Perovskite solar cells are a very promising technology as their performance has increased rapidly over the past years and currently exceeds 20%. It is also possible to produce them more cost-effectively than commercial solar cells. However, so far science has not been able to solve one of the main problems of perovskite cells: poor stability, which is caused by the perovskite layer when it comes into contact with water.
Now (2020), scientists at Brookhaven Lab have come one step closer to unravelling the problem that lies at the bottom of perovskite instability. With the help of single crystal X-ray diffraction, researchers discovered that the main reason for the thermodynamic instability in the halide perovskite caesium lead iodide (CsPbI3) was the inorganic caesium atom and its unstable behaviour in the crystal structure, which occupied a single site within the structure at temperatures below 150K and split into two sites above 175K. Furthermore, the scientists also found that the low number of caesium-iodine contacts within the crystal and the high degree of local octahedral distortion also contributed to the instability. To resolve this issue they replaced the organic cation with inorganic caesium, which they found to be less volatile.
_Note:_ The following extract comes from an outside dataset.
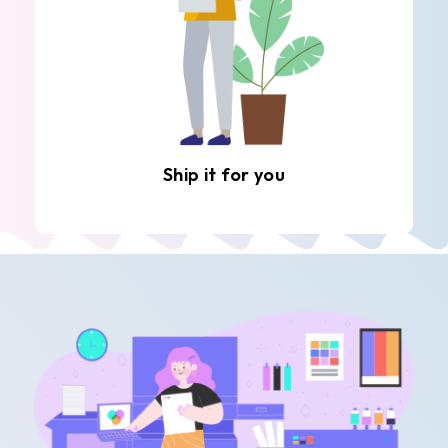
Ship it for you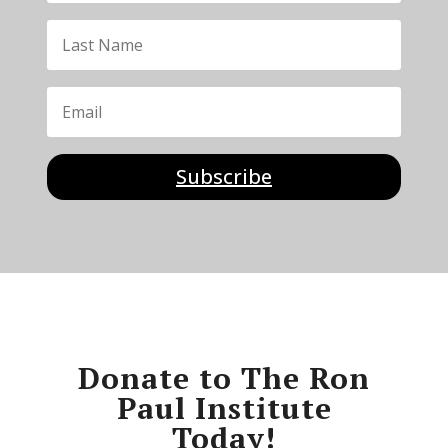
Subscribe
Donate to The Ron
Paul Institute
Today!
However, unlike methylammonium lead iodide, the perovskite phase of caesium lead iodide was found to be metastable at room temperature. Pair distribution function measurements revealed that on the length scale of the unit cell, the Pb–I octahedra also became greatly distorted, with one of the I–Pb–I angles approaching 82° and not the ideal 90°. All in all, the research yielded the result that the “rattling” of Cs, low number of Cs–I contacts, and high degree of octahedral distortion was what caused the instability of perovskite‐phase CsPbI3.
Scientists have long sought to tackle the problem of perovskite instability. In 2016, researchers found that rapid light–induced free-radical polymerization at ambient temperature generated multifunctional fluorinated photopolymer coatings that endowed the front side of solar devices with luminescent and easy-cleaning features, while at the same time forming a strong hydrophobic barrier against environmental moisture on the back contact side. The luminescent photopolymers could re-emit ultraviolet light in the visible range and boost perovskite solar cells efficiency to nearly 19% under standard illumination. The coated devices kept their full functional performance during prolonged operation, even after a series of severe aging tests carried out for more than 6 months.
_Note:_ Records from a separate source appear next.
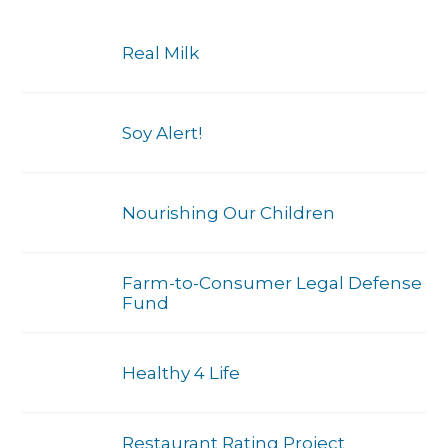
Real Milk
Soy Alert!
Nourishing Our Children
Farm-to-Consumer Legal Defense
Fund
Healthy 4 Life
Restaurant Rating Project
In 2018, scientists invented the first Post-Device Ligand (PDL) treatment to improve the solar-to-power conversion efficiency (PCE) of perovskite solar cells from 18.7% to 20.13%. At the same time, the stability of the treated devices without any encapsulation also improved, with a PCE of 70% under ambient conditions after a 500-hour maximum-power-point tracking test. Furthermore, this post-device treatment exhibited a so-called healing effect, namely by mitigating the defects of the perovskite active region. Their approach greatly improved the production yield of high-quality PVSCs and their module performances as well as facilitating the reduction of lead-waste. Additionally, the treatment was a post-device approach that could be integrated into any existing perovskite device and offered a general strategy to improve the stability and performance of perovskite optoelectronic devices.
The advantages of the new measurement methods are that it presented the scientists with the opportunity to analyse what was happening at the atomic scale, as well as being able to have a look at material behaviour in general. The research also yielded detailed structural information and suggested methods to stabilize the perovskite phase of CsPbI3 in order improve the stability of cell structure. It also allowed for greater insight into the limitations of tolerance factor models concerning stability estimates for halide perovskites.
With problems concerning perovskite instability removed and their power conversion efficiencies currently reaching 25.2%, perovskite solar cells might finally become suitable for large-scale energy production.